Oman busts spy network run by United Arab Emirates: Report

Authorities in Oman have reportedly uncovered a network of spies working for the United Arab Emirates, as the two Arabic Gulf Arab states are involved in a Cold War-like conflict amid an ongoing Riyadh-led diplomatic and trade boycott against Doha.

Lebanese Arabic-language daily newspaper al-Akhbar, citing informed sources who requested anonymity due to the sensitivity of the matter, reported that Omani security services had been able to obtain sensitive information, suggesting that agents were spying on the sultanate for the UAE.

The report added that the confidential information exposed the details of the ring and the names of all individuals and companies cooperating with it. Omani officials subsequently arrested all members of the spy network.

Al-Akbar added that the revelation also showed that Sheikh Mohammed bin Rashid Al Maktoum, the UAE vice president, and prime minister, and ruler of the Emirate of Dubai, was himself directing the spying network – an issue that generated high political tensions between Muscat and Abu Dhabi.

Omani authorities then sent a note of protest to Abu Dhabi, threatening to expose their findings in case their UAE counterparts did not provide them with the names and identities of all agents working for them.

Al-Akbar went on to report that Sheikh Mohammed had set up a line of communication with Omani officials in the ports of Duqm and Sohar, offering them huge sums of bribes in return for obstructing the development of the two ports.
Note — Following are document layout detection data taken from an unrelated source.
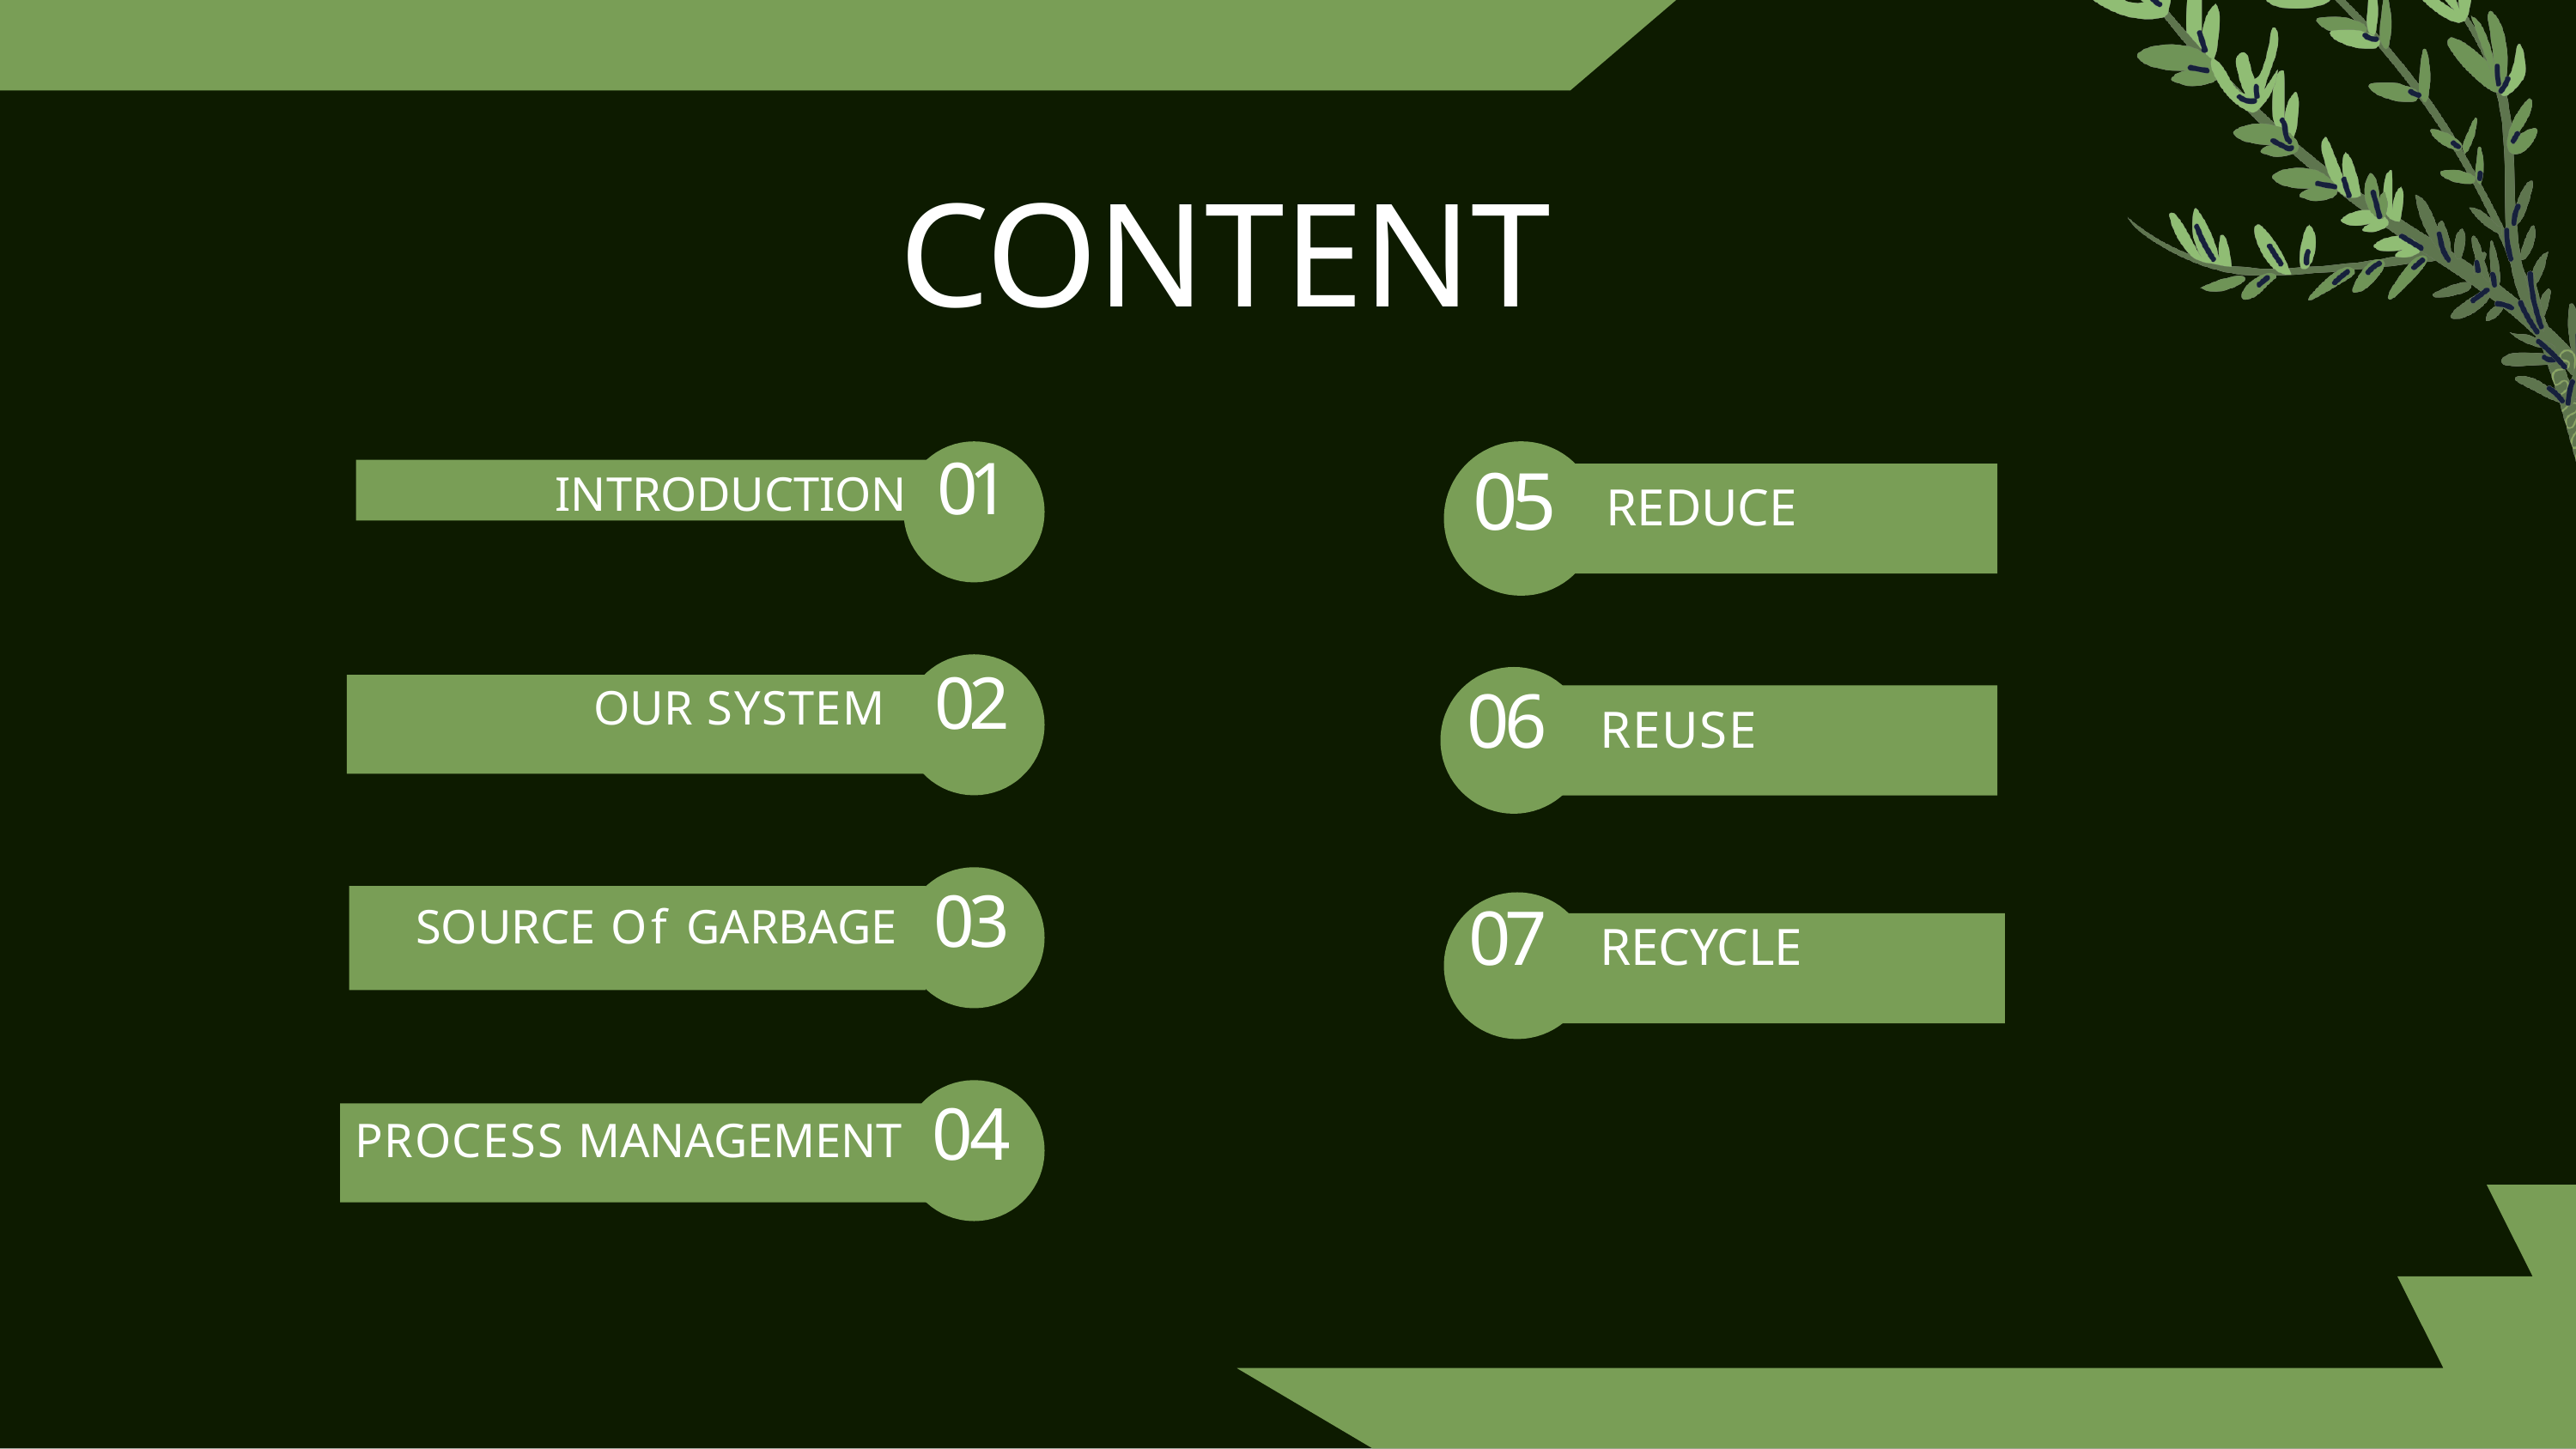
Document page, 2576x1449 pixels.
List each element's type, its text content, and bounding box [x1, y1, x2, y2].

text_box SOURCE Of GARBAGE [414, 895, 906, 954]
text_box [945, 1080, 1002, 1086]
text_box 04 [930, 1086, 1018, 1174]
text_box [905, 881, 1045, 1009]
text_box 07 RECYCLE [1467, 888, 1818, 980]
text_box 01 [934, 440, 1013, 530]
text_box INTRODUCTION [355, 459, 933, 521]
text_box [945, 867, 1002, 873]
text_box [349, 886, 926, 991]
text_box REDUCE [1604, 473, 1801, 536]
text_box [905, 1095, 1045, 1222]
text_box 03 [932, 873, 1017, 962]
text_box 02 [932, 656, 1016, 744]
text_box [0, 0, 1677, 91]
text_box [340, 1103, 925, 1203]
picture [2091, 0, 2576, 462]
text_box [1563, 912, 2005, 1024]
text_box [346, 675, 923, 774]
text_box [1489, 666, 1539, 671]
text_box [1443, 453, 1599, 596]
title CONTENT [896, 161, 1577, 406]
text_box 05 [1471, 449, 1564, 546]
text_box [904, 453, 1045, 583]
text_box [1564, 685, 1998, 796]
text_box [1487, 441, 1555, 449]
text_box OUR SYSTEM [592, 676, 895, 734]
text_box [1440, 685, 1584, 814]
text_box [1576, 464, 1998, 574]
text_box [903, 668, 1045, 796]
text_box PROCESS MANAGEMENT [352, 1109, 906, 1167]
text_box [1443, 912, 1589, 1040]
text_box 06 REUSE [1465, 671, 1758, 763]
Emirati officials have yet to comment on the report.

Back on January 30, 2011, Oman announced that it had dismantled an Emirati spy ring that was targeting the government and the military in the Arabic Gulf sultanate.

The cell “gathered information on the sultanate’s military, security and economy, in return for large sums of money from Emirati security services,” an unnamed security official close to the case said at the time.

The official added that a number of Omani nationals had been arrested, including some who worked for the government.

The UAE denied having links to any such network, but the country’s Foreign Ministry, in a statement carried by the state news agency WAM, expressed “its full willingness to cooperate with … Oman in any investigations that it carries out in full transparency to uncover (those) who try to mar the relations between the two countries.”